= David Hostetler =

American sculptor

David L. Hostetler (December 27, 1926 – November 18, 2015) was a wood carver and bronze sculptor of works capturing the female form. He was also a professor emeritus of Ohio University.

==Biography==
===Early life===
Born in Beach City, Ohio, on December 27, 1926, Hostetler had a close relationship with his Amish grandfather, an influence which stayed with him throughout his career. His interest in art came by accident: during World War II, while studying as an engineer in the US Army, he suffered a shrapnel wound in the leg during a training exercise in California. While recuperating for six months, he became interested in art after receiving drawing materials from a Red Cross volunteer. He received his art degree from Indiana University Bloomington in 1948 and in 1949 was awarded a Master's of Fine Arts from Ohio University, where he taught for 38 years.

◆ TASK TO COMPLETE ◆
Using the passage on David Hostetler, decide whether each statement agrees with it: (a) Hostetler earned his art degree from Ohio University. (b) His interest in art began while he was recovering from a leg wound. (c) He taught at Ohio University for 38 years. Answer yes or no for each and quote the deciding words.

◆ DATA ◆
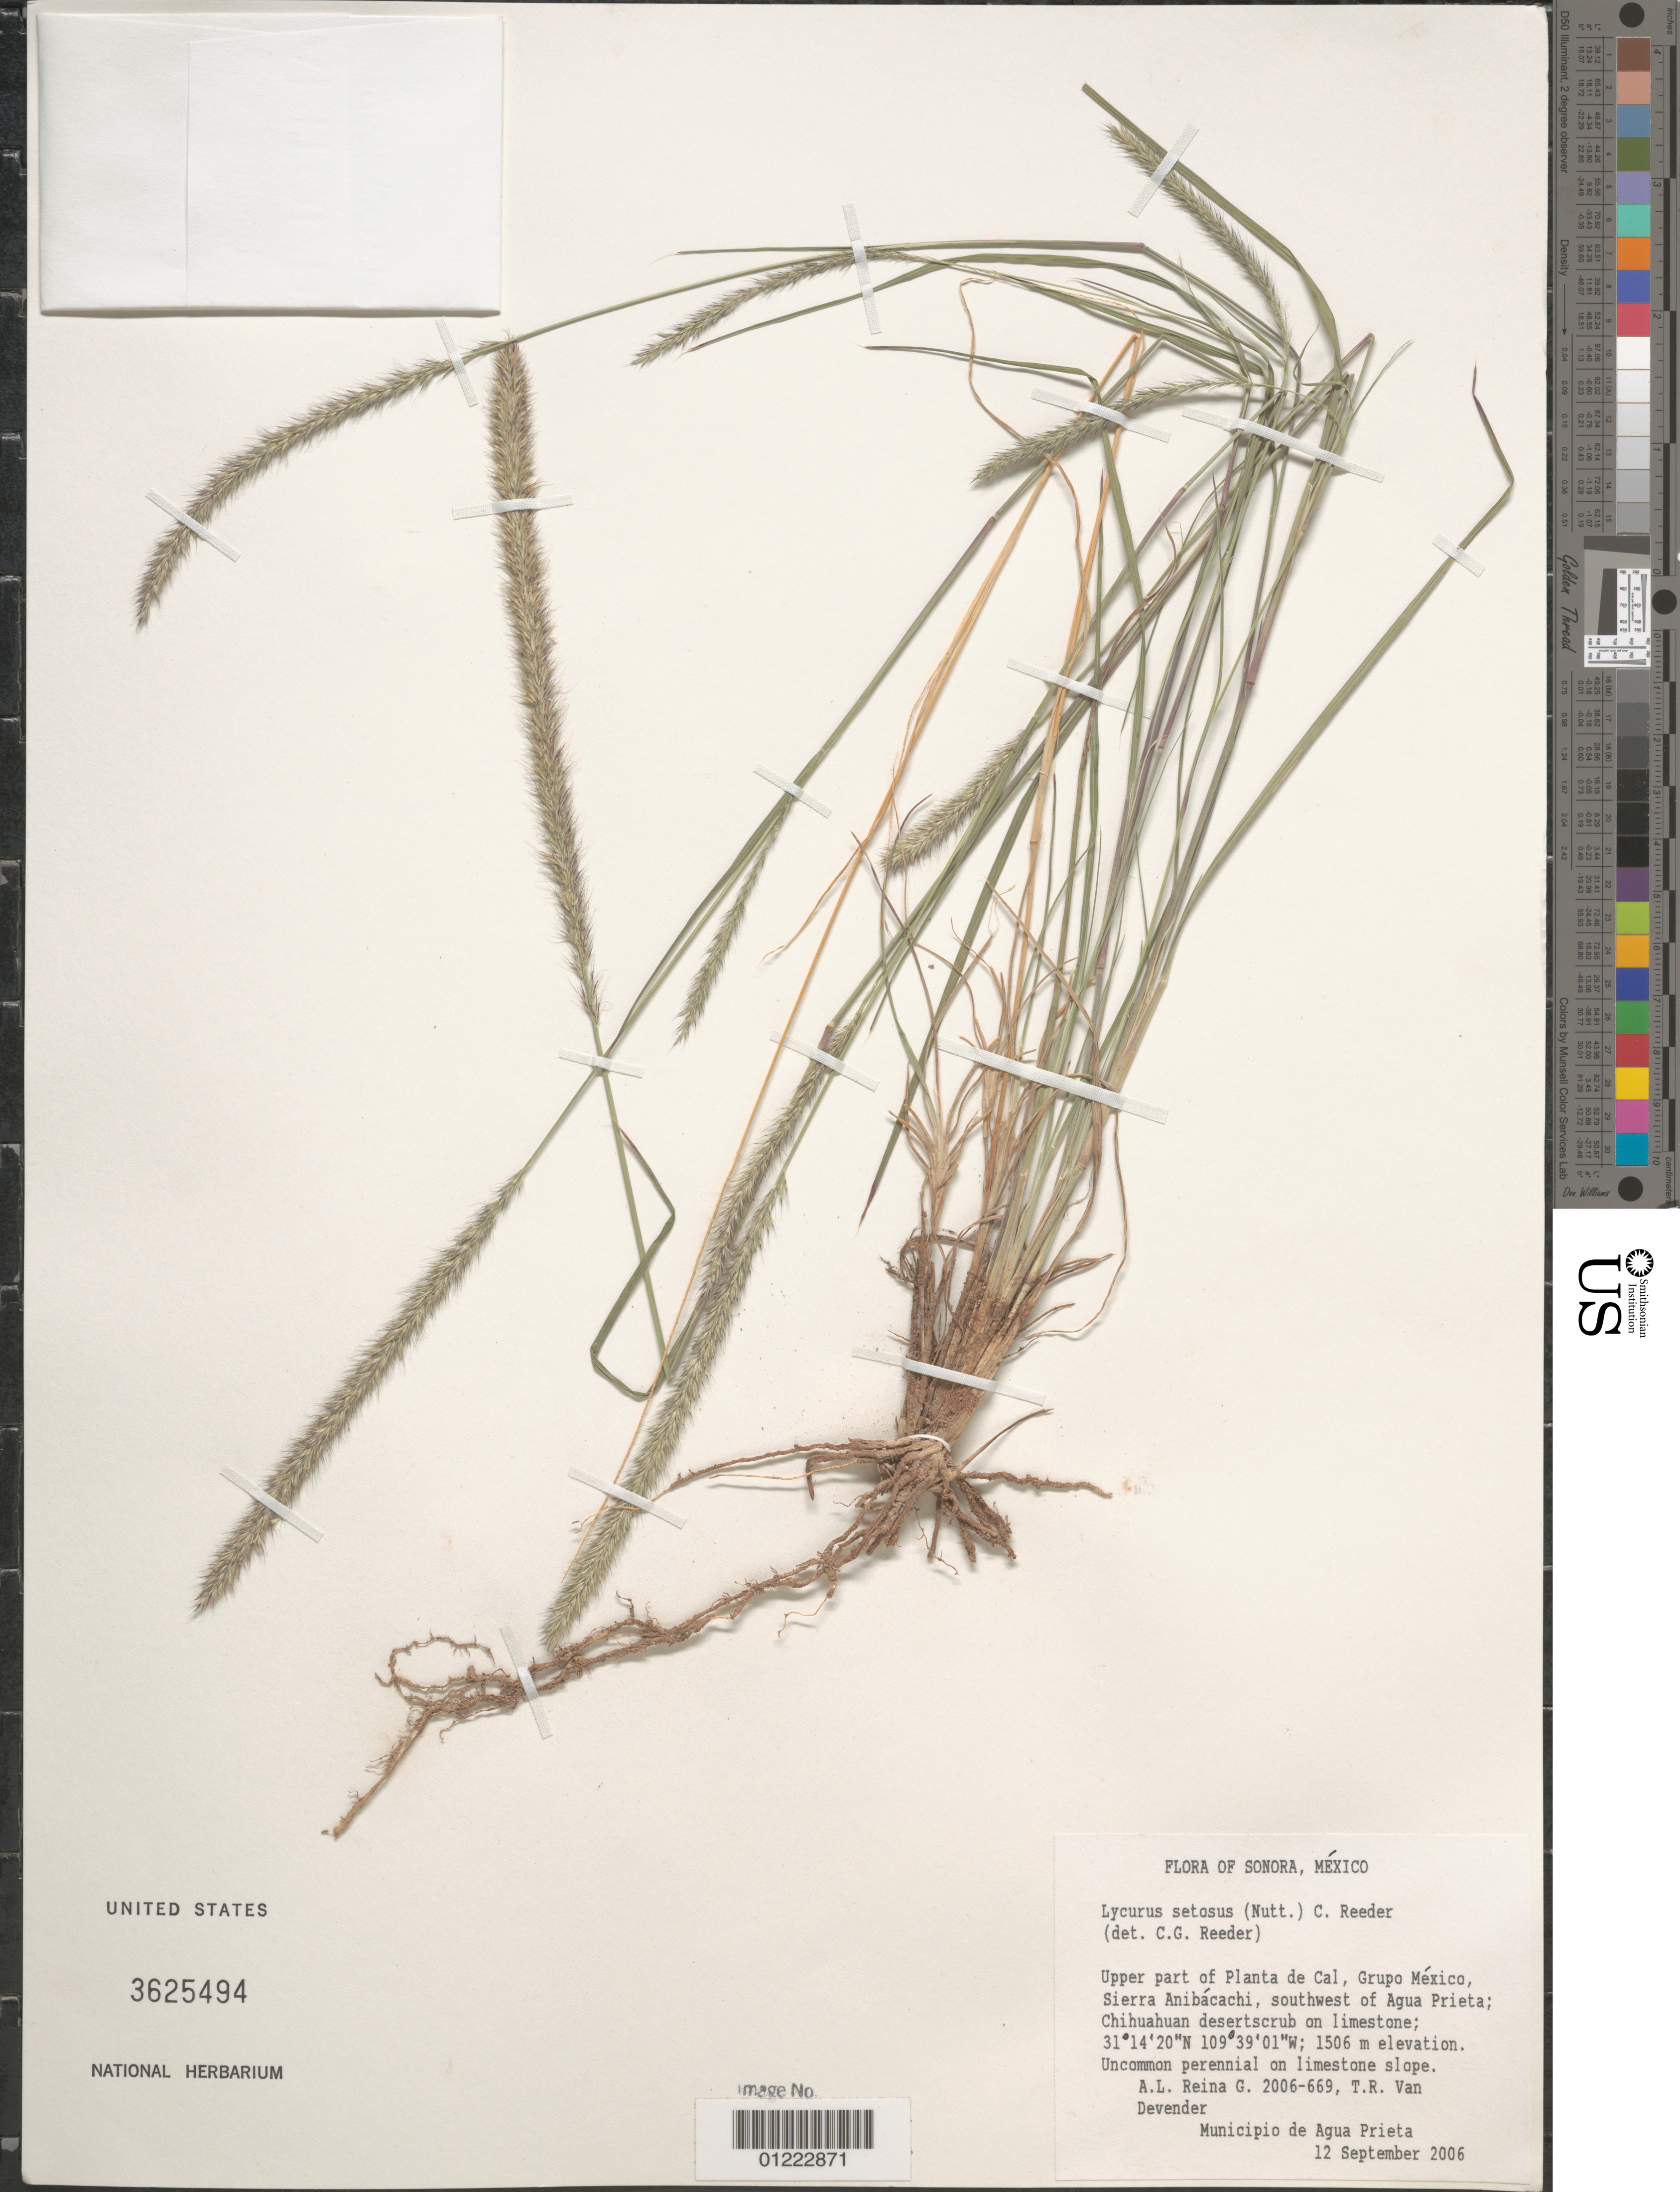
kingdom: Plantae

==

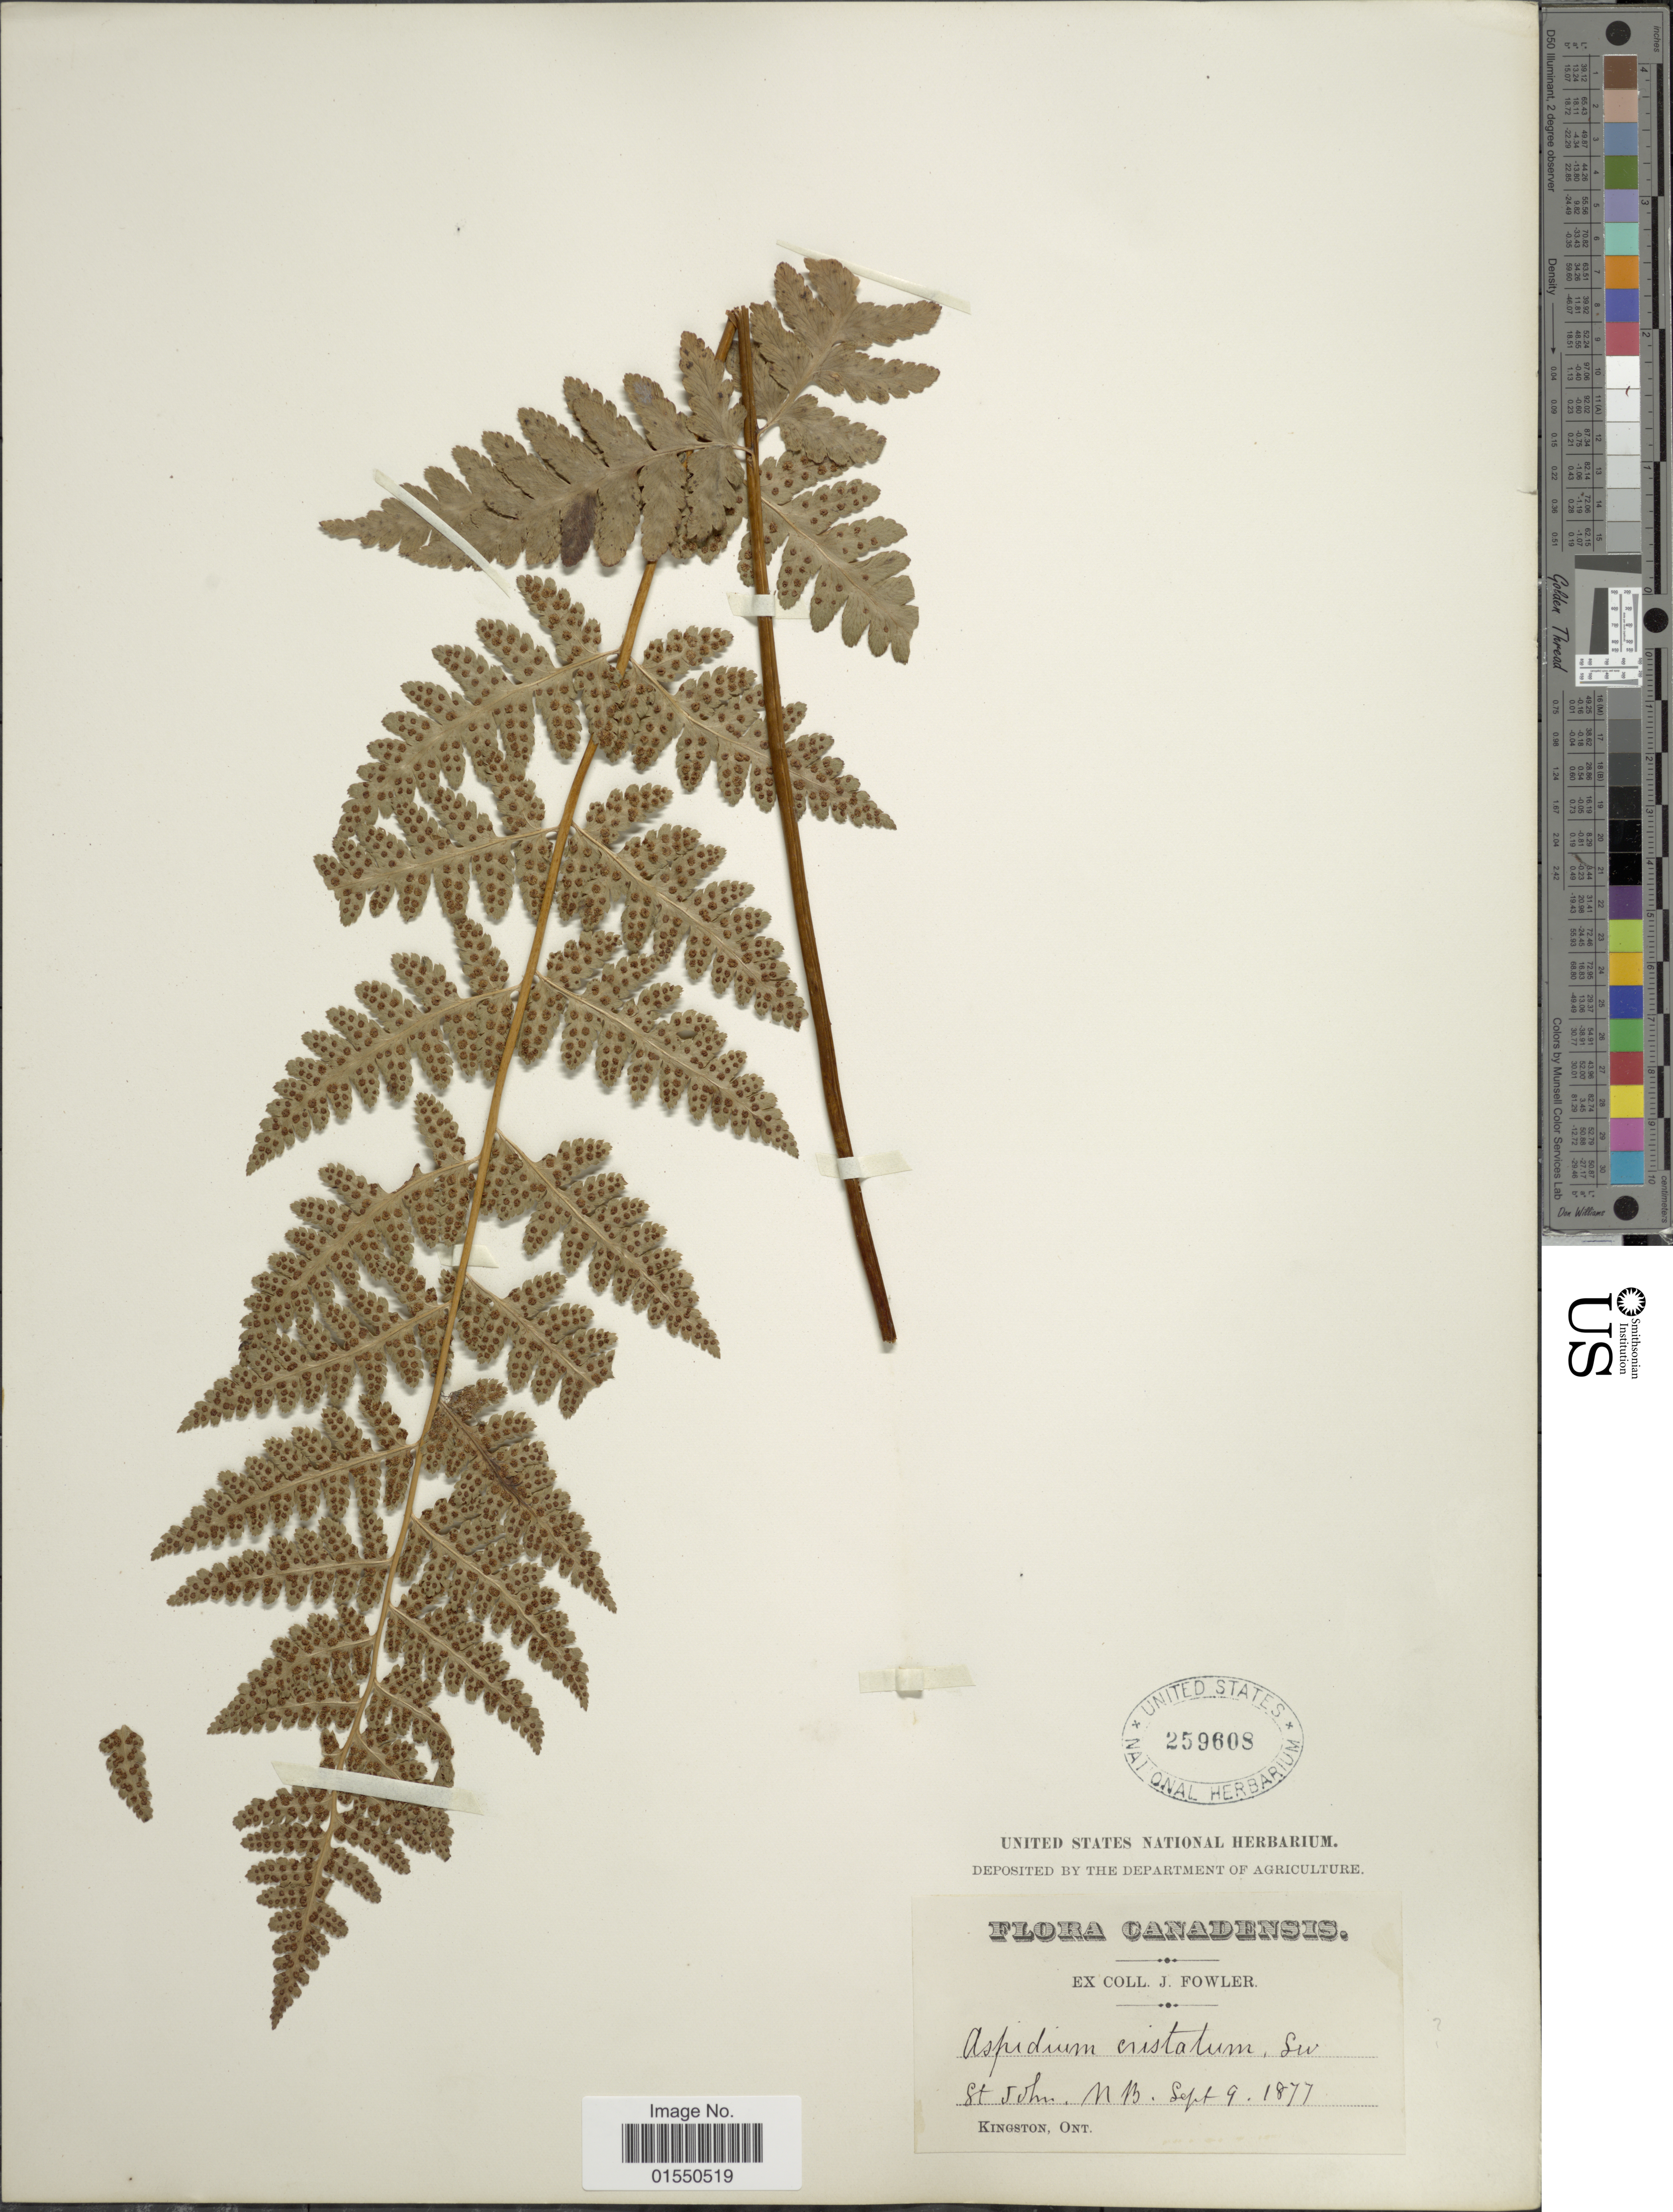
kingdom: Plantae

◆ WRITTEN REPLY ◆
(a) No: "He received his art degree from Indiana University Bloomington in 1948"
(b) Yes: "While recuperating for six months, he became interested in art after receiving drawing materials from a Red Cross volunteer."
(c) Yes: "where he taught for 38 years"